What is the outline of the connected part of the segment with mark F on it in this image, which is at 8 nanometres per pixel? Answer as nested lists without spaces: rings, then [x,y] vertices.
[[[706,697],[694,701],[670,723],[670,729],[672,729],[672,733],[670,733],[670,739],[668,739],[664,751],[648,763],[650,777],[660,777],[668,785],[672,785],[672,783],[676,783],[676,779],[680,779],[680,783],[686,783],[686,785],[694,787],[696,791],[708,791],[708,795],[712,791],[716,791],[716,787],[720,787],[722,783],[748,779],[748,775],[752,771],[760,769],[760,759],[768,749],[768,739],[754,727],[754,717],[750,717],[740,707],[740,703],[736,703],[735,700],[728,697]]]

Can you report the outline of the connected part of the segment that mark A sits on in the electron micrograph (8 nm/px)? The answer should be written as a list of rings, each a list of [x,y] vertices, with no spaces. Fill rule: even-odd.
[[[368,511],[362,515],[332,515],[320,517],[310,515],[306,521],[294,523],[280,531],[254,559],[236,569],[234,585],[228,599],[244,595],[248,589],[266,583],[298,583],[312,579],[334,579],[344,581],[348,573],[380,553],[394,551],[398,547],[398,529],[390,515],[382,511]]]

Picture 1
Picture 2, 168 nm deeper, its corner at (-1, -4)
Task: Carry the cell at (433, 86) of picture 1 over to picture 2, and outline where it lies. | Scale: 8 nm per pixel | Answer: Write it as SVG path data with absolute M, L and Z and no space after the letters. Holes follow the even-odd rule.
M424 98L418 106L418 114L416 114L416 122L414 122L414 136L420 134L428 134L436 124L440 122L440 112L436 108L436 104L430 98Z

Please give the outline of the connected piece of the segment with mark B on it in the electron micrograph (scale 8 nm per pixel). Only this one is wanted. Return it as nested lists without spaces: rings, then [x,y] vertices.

==*==

YOUR TASK: Reproduce exactly the line that contains "Picture 2, 168" together with each line after it to the end of the entries; include no other lines.

RESPONSE TO THIS EXERCISE:
Picture 2, 168 nm deeper, its corner at (-1, -4)
Task: Carry the cell at (433, 86) of picture 1 over to picture 2, and outline where it lies. | Scale: 8 nm per pixel | Answer: Write it as SVG path data with absolute M, L and Z and no space after the letters. Holes follow the even-odd rule.
M424 98L418 106L418 114L416 114L416 122L414 122L414 136L420 134L428 134L436 124L440 122L440 112L436 108L436 104L430 98Z

Please give the outline of the connected piece of the segment with mark B on it in the electron micrograph (scale 8 nm per pixel). Only this one is wanted. Return it as nested lists without spaces: rings, then [x,y] vertices.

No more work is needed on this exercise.